Resolute George wakes up royally pissed,
Roiling with rage, his insides scorched...welding
Purpose ever tighter to his heart.
What insult, humiliation or disgrace
Could cast his soul so completely in revenge?
His pain and family's lust for vengeance
Are hidden under wraps of stately words, yet
Placed before a world transfixed by
Calls for guts and glory in the kingdom
Not to be outdone by Homer, Littlebear has also penned 24 chapters of "The Idyossy," all translated "from the original English."
The Bush poem garnering the most Internet attention, however, is "Make the Pie Higher," a collection of lines Bush actually said that's most often credited to Washington Post satirist and illustrator Richard Thompson. The poem reminds us that no one captures Bush's foibles quite like Bush himself.
"Make the Pie Higher"
I think we all agree, the past is over.
This is still a dangerous world.
It's a world of madmen
And potential mental losses.
Rarely is the question asked
Is our children learning?
Will the highways of the internet
Become more few?
How many hands have I shaked?
They misunderestimate me.
I am a pitbull on the pantleg of opportunity.
I know that the human being and the fish
Families is where our nation finds hope
Where our wings take dream.
Put food on your family!
Knock down the tollbooth!
Make the pie higher!
Make the pie higher!
Snopes.com has successfully traced all of the lines back to Bush except the "pitbull on the pantleg of opportunity," which remains, thankfully, elusive.
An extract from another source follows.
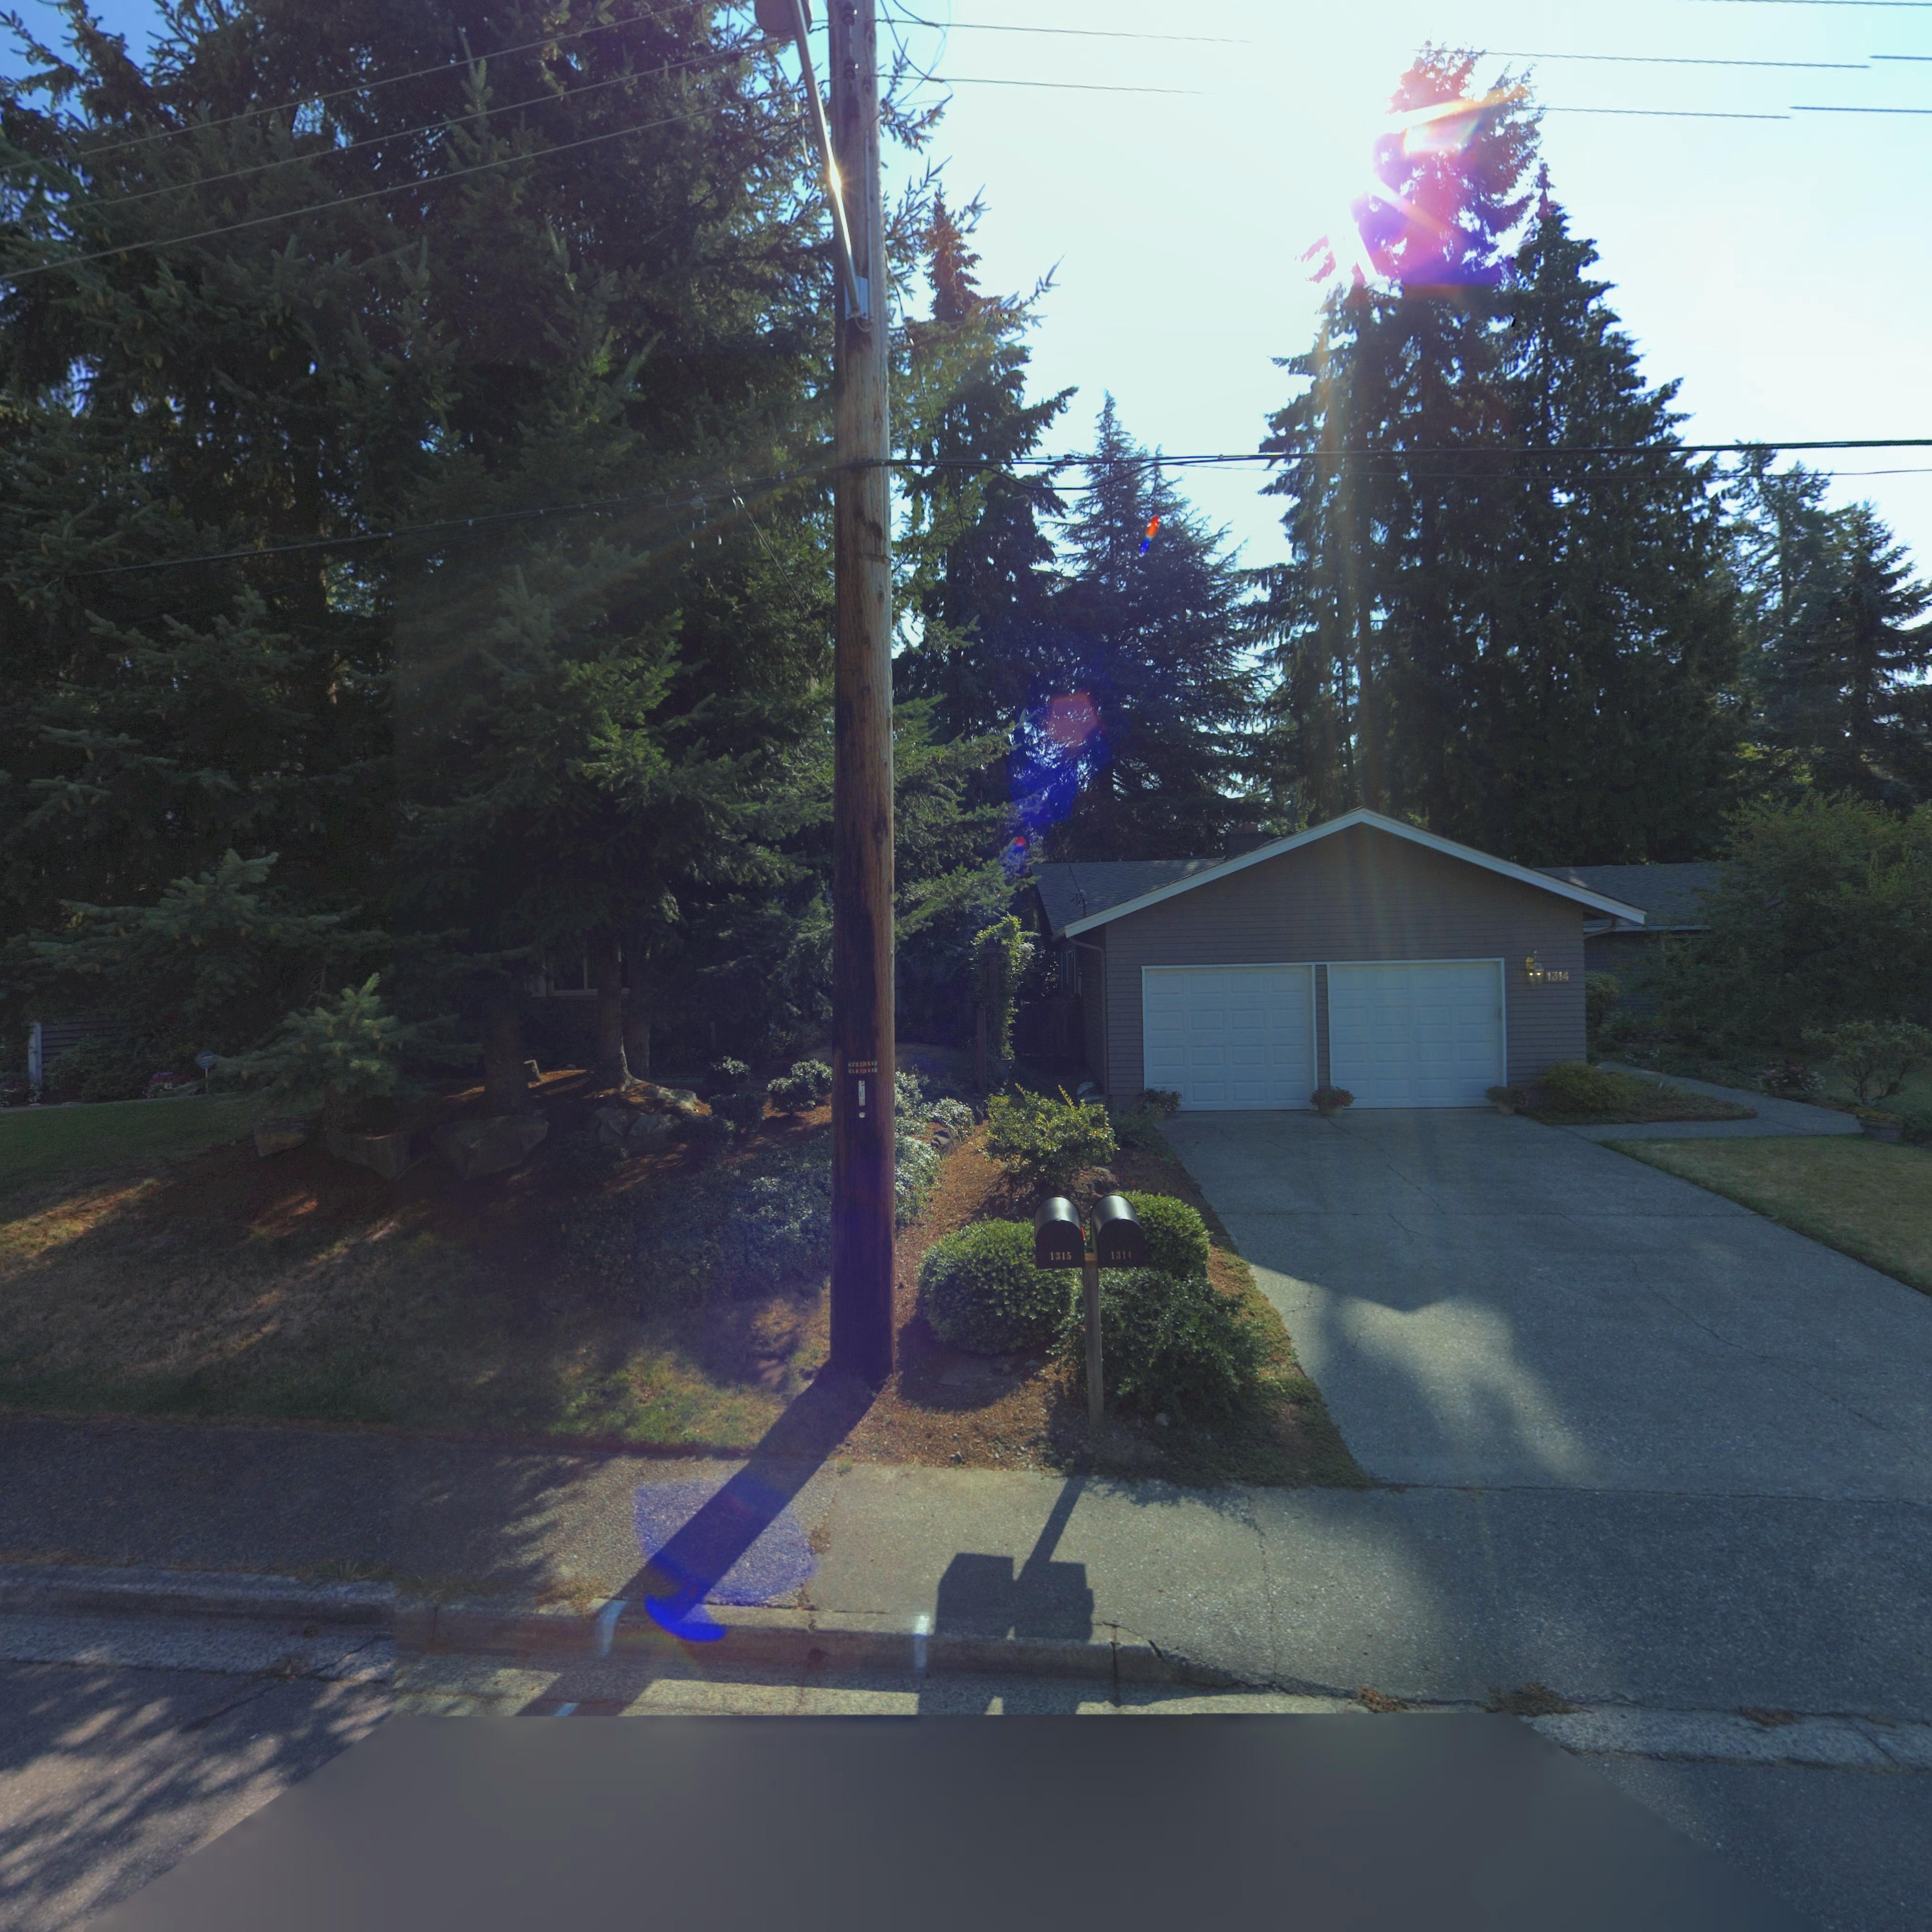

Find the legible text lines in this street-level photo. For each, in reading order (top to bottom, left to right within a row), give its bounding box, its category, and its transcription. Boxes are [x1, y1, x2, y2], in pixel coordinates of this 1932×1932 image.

[1546, 971, 1569, 982] StreetNumber: 1314
[1049, 1251, 1072, 1260] StreetNumber: 1315
[1111, 1251, 1133, 1259] StreetNumber: 1314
In 2003, Slate ran a piece on the found poetry of Donald Rumsfeld. Rumsfeld has such a natural baffling quality to him that editor Hart Seely needed only to quote him directly from a 2002 Department of Defense briefing to create the Zen-like poem, "The Unknown":
As we know,
There are known knowns.
There are things we know we know.
We also know
There are known unknowns.
That is to say
We know there are some things
We do not know.
But there are also unknown unknowns,
The ones we don't know
We don't know.
Isn't it those unknown unknowns that get you? You've got to stay vigilant. And keep an eye on that left margin, my friends. Keep an eye on that left margin.